● WHAT NEEDS TO BE DONE
In the lines below, look for "worn". Copy each line where it appears.

● GIVEN INFORMATION
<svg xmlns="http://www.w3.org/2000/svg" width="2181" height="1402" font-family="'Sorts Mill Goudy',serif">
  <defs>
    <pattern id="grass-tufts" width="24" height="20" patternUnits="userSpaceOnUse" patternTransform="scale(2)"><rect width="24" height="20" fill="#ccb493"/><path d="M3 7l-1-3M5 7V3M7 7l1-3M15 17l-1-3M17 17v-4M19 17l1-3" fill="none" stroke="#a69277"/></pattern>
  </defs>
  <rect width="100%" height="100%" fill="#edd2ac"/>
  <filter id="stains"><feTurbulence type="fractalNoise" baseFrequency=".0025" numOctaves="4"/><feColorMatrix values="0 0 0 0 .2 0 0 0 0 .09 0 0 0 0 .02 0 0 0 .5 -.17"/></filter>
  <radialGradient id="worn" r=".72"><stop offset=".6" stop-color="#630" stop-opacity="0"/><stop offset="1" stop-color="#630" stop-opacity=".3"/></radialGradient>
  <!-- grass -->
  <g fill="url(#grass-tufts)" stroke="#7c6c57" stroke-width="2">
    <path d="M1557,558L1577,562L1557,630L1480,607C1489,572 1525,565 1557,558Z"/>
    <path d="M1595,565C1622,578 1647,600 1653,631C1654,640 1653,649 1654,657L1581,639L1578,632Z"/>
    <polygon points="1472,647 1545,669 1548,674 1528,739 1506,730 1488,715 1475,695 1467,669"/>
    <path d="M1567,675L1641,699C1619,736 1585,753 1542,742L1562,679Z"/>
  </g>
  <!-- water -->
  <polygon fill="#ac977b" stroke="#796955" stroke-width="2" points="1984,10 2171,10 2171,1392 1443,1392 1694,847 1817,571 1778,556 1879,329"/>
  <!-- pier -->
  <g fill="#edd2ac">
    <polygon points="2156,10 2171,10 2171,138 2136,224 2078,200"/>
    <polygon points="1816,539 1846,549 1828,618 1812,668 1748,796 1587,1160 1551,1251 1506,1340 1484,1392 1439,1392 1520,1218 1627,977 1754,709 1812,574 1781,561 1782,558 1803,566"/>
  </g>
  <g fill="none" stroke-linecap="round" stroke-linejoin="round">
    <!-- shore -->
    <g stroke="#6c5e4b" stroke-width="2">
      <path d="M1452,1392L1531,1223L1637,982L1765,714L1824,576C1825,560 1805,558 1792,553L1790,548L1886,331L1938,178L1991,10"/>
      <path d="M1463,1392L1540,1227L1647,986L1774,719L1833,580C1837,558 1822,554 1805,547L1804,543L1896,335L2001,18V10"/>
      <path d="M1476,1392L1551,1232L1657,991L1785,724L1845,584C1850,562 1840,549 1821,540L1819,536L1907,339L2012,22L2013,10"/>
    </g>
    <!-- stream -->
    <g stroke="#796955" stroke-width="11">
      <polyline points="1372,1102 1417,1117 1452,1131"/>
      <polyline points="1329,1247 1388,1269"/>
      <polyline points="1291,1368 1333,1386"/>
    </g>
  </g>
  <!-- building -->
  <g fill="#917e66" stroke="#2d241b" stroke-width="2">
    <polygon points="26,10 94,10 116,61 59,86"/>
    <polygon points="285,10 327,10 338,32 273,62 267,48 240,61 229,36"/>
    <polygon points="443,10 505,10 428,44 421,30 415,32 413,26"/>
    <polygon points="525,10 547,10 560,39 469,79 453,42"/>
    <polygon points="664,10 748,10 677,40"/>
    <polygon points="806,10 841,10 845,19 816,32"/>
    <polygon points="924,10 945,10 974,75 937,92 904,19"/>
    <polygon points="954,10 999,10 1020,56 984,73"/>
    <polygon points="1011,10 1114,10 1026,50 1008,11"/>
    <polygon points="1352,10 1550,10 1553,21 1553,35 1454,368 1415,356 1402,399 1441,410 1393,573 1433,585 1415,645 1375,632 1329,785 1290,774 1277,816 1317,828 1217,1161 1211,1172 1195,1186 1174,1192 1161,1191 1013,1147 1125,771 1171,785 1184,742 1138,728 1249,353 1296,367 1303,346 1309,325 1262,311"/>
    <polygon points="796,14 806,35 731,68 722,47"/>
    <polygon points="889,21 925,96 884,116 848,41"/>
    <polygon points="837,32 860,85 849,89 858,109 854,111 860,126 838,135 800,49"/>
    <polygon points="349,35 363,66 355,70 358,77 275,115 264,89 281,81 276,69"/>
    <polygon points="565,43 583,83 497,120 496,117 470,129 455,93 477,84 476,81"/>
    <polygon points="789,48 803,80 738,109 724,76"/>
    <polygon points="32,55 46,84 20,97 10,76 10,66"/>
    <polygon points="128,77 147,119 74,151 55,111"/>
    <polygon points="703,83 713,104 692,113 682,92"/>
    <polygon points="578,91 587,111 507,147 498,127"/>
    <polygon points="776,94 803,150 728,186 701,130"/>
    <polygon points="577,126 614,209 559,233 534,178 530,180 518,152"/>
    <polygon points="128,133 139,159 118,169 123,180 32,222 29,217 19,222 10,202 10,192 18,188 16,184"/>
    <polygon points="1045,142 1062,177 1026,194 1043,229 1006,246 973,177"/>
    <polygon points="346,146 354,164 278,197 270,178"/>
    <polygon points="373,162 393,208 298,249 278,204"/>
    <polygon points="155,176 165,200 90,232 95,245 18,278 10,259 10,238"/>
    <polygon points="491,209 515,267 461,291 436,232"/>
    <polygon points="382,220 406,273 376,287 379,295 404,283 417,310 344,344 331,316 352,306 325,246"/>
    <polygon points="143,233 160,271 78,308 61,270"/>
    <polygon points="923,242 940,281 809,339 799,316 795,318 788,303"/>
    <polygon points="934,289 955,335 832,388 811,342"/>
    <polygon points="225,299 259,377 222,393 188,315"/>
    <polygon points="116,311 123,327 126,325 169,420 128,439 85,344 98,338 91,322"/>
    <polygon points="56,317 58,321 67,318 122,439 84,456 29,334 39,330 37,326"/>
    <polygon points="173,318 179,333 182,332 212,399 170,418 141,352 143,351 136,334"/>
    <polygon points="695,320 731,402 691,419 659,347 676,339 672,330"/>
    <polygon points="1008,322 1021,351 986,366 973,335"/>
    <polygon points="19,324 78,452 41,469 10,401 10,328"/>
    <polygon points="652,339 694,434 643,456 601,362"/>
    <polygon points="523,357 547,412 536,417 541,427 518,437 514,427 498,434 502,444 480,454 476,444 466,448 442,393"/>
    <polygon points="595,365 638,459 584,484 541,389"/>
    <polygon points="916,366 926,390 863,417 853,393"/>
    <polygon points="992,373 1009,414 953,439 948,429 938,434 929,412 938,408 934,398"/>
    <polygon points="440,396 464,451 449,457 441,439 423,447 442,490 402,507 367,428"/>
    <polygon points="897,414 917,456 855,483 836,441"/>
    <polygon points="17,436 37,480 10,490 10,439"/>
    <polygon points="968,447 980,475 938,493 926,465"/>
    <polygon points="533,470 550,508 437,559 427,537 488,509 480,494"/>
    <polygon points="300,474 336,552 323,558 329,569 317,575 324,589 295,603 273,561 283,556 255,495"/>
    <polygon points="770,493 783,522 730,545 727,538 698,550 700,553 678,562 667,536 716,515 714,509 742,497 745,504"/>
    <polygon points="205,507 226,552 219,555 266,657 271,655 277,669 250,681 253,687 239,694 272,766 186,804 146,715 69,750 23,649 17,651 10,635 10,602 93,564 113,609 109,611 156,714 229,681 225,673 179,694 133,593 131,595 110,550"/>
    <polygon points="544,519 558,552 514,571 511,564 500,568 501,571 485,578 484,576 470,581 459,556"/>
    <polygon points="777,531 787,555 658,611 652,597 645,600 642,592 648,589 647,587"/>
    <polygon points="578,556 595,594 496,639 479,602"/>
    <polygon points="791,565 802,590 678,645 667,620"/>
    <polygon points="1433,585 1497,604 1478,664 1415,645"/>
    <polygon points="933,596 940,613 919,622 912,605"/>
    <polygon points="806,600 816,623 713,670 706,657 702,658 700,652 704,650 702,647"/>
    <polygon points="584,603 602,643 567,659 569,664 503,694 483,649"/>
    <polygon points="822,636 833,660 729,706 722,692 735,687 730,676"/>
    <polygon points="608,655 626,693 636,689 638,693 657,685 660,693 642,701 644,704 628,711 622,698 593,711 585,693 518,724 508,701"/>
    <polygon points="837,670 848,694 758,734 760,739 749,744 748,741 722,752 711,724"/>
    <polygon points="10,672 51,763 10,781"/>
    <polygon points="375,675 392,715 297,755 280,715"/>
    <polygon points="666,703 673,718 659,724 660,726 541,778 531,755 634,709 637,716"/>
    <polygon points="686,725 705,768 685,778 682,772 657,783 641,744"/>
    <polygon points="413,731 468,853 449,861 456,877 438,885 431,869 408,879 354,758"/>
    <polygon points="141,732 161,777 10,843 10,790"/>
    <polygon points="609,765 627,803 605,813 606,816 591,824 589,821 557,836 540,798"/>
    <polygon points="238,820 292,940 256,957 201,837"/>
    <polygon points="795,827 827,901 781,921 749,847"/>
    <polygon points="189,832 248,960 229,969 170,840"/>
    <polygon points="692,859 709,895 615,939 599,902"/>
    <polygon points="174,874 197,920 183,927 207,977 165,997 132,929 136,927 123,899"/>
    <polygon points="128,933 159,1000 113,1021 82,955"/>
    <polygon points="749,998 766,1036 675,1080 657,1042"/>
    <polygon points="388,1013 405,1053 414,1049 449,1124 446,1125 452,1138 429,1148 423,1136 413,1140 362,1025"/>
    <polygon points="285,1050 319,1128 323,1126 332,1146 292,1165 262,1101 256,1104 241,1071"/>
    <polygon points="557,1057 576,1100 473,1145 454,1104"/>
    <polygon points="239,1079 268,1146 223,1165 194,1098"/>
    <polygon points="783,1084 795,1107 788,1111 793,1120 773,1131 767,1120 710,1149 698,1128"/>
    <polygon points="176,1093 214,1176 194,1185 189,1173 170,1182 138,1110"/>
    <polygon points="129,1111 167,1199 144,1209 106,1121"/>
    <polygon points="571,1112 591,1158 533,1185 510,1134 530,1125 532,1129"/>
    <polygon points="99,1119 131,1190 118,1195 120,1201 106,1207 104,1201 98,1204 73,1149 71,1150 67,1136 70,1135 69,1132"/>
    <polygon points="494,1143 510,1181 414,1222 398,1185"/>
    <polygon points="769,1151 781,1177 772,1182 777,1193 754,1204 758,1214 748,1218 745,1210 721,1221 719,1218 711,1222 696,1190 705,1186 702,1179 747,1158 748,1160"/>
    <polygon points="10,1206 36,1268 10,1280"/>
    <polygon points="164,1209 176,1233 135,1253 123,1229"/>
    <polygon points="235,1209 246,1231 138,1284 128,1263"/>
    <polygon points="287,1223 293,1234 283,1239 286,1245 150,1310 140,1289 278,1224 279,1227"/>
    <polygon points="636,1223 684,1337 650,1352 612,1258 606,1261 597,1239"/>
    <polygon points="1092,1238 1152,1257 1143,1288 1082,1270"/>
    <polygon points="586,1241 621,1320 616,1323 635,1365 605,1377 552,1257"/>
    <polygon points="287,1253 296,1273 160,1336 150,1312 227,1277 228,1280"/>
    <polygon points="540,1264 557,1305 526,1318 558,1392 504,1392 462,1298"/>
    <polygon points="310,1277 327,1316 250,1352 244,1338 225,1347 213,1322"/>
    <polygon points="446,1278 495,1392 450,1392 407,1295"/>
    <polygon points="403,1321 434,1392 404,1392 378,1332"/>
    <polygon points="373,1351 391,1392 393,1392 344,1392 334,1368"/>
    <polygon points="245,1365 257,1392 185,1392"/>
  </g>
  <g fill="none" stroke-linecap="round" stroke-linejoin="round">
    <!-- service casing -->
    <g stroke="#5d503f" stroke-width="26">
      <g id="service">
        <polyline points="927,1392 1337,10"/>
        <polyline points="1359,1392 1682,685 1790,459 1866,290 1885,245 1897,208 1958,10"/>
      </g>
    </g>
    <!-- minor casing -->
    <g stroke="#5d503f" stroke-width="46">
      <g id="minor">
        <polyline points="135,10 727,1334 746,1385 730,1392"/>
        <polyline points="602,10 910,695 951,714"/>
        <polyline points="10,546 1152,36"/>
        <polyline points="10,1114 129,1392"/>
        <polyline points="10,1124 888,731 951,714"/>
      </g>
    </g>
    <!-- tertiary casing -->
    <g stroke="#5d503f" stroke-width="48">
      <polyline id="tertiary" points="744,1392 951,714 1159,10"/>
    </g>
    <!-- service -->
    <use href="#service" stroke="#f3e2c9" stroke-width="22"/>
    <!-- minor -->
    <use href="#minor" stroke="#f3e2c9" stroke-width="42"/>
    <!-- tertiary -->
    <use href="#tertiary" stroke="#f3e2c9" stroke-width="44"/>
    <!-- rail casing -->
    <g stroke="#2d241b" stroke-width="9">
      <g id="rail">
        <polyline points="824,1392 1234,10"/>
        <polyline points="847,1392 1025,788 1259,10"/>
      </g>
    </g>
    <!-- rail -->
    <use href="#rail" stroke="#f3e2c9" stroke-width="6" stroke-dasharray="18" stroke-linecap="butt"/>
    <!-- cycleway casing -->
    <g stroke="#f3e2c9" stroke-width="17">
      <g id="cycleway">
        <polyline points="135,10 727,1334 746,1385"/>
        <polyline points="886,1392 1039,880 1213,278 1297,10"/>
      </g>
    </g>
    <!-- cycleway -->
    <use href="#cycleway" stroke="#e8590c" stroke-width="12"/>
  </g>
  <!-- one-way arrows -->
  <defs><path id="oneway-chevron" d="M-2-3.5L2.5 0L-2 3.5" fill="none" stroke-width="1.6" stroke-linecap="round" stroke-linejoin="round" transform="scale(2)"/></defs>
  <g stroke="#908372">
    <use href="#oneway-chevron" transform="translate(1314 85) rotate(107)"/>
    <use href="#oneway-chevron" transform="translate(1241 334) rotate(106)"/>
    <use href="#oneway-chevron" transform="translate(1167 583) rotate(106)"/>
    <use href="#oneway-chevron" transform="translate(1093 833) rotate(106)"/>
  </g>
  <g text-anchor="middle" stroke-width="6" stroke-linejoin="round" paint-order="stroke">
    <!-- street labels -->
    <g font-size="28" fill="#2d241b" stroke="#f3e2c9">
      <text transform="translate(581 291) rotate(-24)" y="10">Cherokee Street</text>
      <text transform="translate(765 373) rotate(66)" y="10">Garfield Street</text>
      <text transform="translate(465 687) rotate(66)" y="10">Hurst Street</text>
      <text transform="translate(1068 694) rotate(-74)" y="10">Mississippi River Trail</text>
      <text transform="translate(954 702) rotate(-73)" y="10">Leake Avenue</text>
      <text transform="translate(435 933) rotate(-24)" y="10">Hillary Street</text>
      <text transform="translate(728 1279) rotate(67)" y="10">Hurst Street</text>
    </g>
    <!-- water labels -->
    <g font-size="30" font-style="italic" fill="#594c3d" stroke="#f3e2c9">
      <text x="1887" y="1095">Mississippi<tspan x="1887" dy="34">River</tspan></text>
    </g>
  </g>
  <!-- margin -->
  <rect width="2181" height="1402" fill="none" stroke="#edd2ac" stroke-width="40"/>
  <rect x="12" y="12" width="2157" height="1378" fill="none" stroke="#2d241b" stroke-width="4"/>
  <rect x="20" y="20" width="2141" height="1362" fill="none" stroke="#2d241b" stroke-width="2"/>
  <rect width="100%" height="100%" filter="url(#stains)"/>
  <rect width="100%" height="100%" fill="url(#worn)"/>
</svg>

● ANSWER SPACE
  <radialGradient id="worn" r=".72"><stop offset=".6" stop-color="#630" stop-opacity="0"/><stop offset="1" stop-color="#630" stop-opacity=".3"/></radialGradient>
  <rect width="100%" height="100%" fill="url(#worn)"/>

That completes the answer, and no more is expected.